The FBI warned that Coia
"is a criminal associate of the New England Patriarca organized crime
family" and was under confidential investigation. The appointment was dropped.
Two weeks later, however,
Coia met with Clinton in the Oval Office to "share some thoughts and
ideas," according to his thank-you note. The next month, Coia and his wife
attended a White House dinner at which the president played the saxophone.
On Nov. 4, 1994, Coia
received a handwritten note from Clinton thanking him for a
"gorgeous" custom-made golf club and congratulating him on becoming a
grandfather.
The same day, Coia
received a copy of the Justice Department's report concluding that he was
"controlled and influenced" by the mob.
In February 1995, a week
after Hillary Clinton addressed a Laborers' conference in Florida (see photo),
Coia and the Justice Department signed an agreement that gave Coia until 1998
to clean up the union under government supervision rather than placing the
union under direct federal control.
This agreement is central
to the controversy.
Did Coia get special
treatment because of his Clinton connection?
In more than 15 other
racketeering cases, the government filed the case in court and ultimately took
over control of the union.
Defenders of the Laborers'
arrangement argue that it will clean up the union just as effectively, and at
less expense.
Back in 1987, Newt
Gingrich and other Republicans were among 245 House members who wrote a letter
to Attorney General Ed Meese specifically opposing a federal takeover of four
unions including the Laborers, and protesting the use of federal racketeering
laws against the unions.
Since the agreement, Coia
has hired 50 former FBI agents and several former federal prosecutors to pursue
the internal reform.
So far, that effort has
ousted 27 union members, put four local unions under a central trusteeship, and
overturned four tainted local elections.
Federal field agents and prosecutors
nevertheless have been quoted (anonymously) saying that the union is still
mobbed up.
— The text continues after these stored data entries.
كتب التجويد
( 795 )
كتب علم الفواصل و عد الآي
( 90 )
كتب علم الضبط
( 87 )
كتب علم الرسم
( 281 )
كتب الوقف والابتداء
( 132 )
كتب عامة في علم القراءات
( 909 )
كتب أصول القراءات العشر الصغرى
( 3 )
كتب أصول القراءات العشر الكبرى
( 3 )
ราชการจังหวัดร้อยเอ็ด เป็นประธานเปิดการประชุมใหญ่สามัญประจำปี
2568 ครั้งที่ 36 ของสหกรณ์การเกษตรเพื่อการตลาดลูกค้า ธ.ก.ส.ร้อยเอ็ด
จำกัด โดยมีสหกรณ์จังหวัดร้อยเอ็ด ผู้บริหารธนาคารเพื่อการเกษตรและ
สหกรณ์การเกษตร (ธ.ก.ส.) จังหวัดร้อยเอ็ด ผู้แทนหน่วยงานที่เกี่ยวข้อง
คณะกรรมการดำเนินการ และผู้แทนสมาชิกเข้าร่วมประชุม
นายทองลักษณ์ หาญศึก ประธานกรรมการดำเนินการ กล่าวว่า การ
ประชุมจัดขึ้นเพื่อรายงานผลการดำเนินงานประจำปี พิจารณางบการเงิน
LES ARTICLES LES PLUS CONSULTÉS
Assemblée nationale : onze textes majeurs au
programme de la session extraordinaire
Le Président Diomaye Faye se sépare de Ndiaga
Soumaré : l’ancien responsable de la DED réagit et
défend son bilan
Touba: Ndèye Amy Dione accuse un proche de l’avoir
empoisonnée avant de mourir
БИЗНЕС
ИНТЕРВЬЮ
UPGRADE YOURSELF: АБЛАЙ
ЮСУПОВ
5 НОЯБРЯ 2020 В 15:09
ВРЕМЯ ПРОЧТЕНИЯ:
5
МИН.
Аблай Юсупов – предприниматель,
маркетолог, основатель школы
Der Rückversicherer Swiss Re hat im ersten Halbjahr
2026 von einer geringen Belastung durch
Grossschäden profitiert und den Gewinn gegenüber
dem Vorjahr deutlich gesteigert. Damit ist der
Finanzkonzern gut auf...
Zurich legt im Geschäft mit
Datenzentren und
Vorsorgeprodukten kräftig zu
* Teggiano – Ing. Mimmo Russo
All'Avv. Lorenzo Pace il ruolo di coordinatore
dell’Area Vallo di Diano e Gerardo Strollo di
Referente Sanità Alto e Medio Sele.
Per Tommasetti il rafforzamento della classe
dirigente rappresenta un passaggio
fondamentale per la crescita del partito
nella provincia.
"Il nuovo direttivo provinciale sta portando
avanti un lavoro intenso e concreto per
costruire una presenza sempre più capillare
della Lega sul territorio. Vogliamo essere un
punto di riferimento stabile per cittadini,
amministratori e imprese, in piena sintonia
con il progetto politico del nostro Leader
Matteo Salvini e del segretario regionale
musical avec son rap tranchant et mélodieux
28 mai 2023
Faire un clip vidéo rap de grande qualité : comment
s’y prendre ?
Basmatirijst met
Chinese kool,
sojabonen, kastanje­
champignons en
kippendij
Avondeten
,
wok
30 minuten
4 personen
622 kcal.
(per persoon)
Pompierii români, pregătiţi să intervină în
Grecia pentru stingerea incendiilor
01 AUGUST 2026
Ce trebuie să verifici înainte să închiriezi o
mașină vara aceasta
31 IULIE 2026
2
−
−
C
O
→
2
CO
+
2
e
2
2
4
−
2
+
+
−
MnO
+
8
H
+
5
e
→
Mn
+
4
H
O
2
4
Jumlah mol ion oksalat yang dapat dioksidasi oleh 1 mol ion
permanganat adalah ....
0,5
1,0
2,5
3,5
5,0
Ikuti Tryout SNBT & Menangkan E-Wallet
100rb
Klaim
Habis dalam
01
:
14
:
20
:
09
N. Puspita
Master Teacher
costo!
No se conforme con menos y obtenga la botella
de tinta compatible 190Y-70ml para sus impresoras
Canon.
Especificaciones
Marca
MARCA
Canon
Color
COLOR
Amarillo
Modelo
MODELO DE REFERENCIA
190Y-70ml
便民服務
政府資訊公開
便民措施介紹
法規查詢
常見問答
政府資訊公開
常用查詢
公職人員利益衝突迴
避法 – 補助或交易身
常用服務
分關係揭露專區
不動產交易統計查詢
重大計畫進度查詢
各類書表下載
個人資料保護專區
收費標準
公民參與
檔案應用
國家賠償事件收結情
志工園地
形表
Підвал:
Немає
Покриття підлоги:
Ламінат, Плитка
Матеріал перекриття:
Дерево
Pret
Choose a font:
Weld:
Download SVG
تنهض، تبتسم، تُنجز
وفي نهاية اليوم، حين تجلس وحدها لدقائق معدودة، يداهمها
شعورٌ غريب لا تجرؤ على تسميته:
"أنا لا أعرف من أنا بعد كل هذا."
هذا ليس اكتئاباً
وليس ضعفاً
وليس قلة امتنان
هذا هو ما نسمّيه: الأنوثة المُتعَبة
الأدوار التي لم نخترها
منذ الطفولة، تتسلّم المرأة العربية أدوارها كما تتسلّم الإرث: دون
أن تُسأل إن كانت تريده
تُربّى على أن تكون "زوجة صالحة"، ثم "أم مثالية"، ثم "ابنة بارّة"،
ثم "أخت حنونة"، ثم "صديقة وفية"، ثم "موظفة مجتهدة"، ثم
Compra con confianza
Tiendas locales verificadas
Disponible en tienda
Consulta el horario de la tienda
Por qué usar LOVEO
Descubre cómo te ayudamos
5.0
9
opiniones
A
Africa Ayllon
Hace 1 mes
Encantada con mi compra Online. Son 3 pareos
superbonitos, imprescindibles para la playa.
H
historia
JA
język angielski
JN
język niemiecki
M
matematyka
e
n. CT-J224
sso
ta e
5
They say the government has made a sweetheart deal that is simply
allowing Coia to purge his rivals.
At the subcommittee
hearing, the key Justice Department officials testified that the White House
was not involved in the settlement with the Laborers in any way. No direct
evidence to the contrary was produced. Democrats note that the Republican Party
has had plenty of contacts with disreputable unions.
Ronald Reagan gladly took
endorsements from the Longshoremen and the Teamsters, two unions that were the
targets of FBI racketeering probes at the time.